This is an unoficial Pytorch implementation of Deep Ordinal Regression Network for Monocular Depth Estimation paper by Fu et. al.
Table. Performance on NYU V2.
Source | δ1 | δ2 | δ3 | rel | log10 | rms |
---|---|---|---|---|---|---|
Original paper* | 0.828 | 0.965 | 0.992 | 0.115 | 0.051 | 0.509 |
This repo* | 0.806 | 0.957 | 0.989 | 0.151 | 0.062 | 0.586 |
*Note, that the data splits are different (see Known Differences below for details). The worse performance might be due to the smaller training set (795 vs about 120K images).
These steps show how to run the code on the official split of the NYU V2 depth dataset.
To prepare data:
- Download nyu_depth_v2_labeled.mat (data) and splits.mat.
- Edit create_nyu_h5.py to add data_path (folder with the .mat files from previous step) and output_path.
- Run:
python create_nyu_h5.py
For start training on NYU V2 run:
train.py [-h] [--dataset DATASET] [--data-path DATA_PATH]
[--pretrained] [--epochs EPOCHS] [--bs BS] [--bs-test BS_TEST]
[--lr LR] [--gpu GPU]
Or simply:
python train.py --data-path DATA_PATH --pretrained
(where DATA_PATH is same as output_path used during preparing data).
For more info on arguments run:
python train.py --help
To train on a different dataset, implementation of the DataLoader is required.

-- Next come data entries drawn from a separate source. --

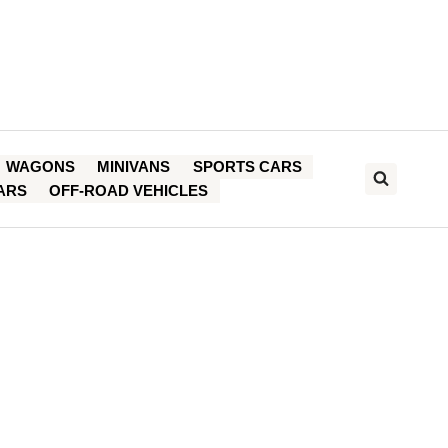
WAGONS
MINIVANS
SPORTS CARS
ARS
OFF-ROAD VEHICLES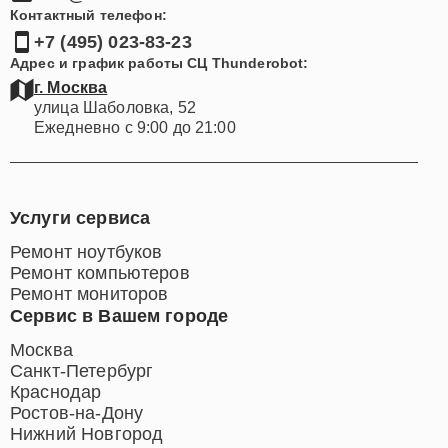
Контактный телефон:
+7 (495) 023-83-23
Адрес и график работы СЦ Thunderobot:
г. Москва
улица Шаболовка, 52
Ежедневно с 9:00 до 21:00
Услуги сервиса
Ремонт ноутбуков
Ремонт компьютеров
Ремонт мониторов
Сервис в Вашем городе
Москва
Санкт-Петербург
Краснодар
Ростов-на-Дону
Нижний Новгород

To monitor training, use Tensorboard:
tensorboard --logdir ./logs/
The implementation closely follows the paper and the official repo with some exceptions. The list of known differences:
- Only training on the labeled part of NYU V2 is currently implemented (not on all the raw data).
- ColorJitter is used instead of the color transformation from the Eigen's paper.

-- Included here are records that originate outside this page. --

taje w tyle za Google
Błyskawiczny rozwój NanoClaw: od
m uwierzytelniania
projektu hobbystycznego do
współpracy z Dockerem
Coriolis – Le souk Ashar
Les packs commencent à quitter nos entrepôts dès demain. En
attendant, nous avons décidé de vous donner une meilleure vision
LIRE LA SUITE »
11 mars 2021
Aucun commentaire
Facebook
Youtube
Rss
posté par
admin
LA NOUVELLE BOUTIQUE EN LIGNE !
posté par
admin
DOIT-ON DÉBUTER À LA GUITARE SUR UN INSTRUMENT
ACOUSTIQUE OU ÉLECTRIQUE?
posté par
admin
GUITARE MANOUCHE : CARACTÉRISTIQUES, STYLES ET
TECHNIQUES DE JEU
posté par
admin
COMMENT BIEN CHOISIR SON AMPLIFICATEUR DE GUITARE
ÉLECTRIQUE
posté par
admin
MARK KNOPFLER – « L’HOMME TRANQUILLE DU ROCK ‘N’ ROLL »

- Feature extractor is pretrained on a different dataset.
DORN uses a modified version of ResNet-101 as a feature extractor (with dilations and three 3x3 convolutional layers in the begining instead of one 7x7 layer). If you select pretrained=True, weights pretrained on MIT ADE20K dataset will be loaded from this project. This is different from the paper (the authors suggest pretraining on ImageNet). That is the only suitable pretrained model on the Web that I am aware of.
- Python 3
- Pytorch (version 1.3 tested)
- Torchvision
- Tensorboard
The code is based on this implementation.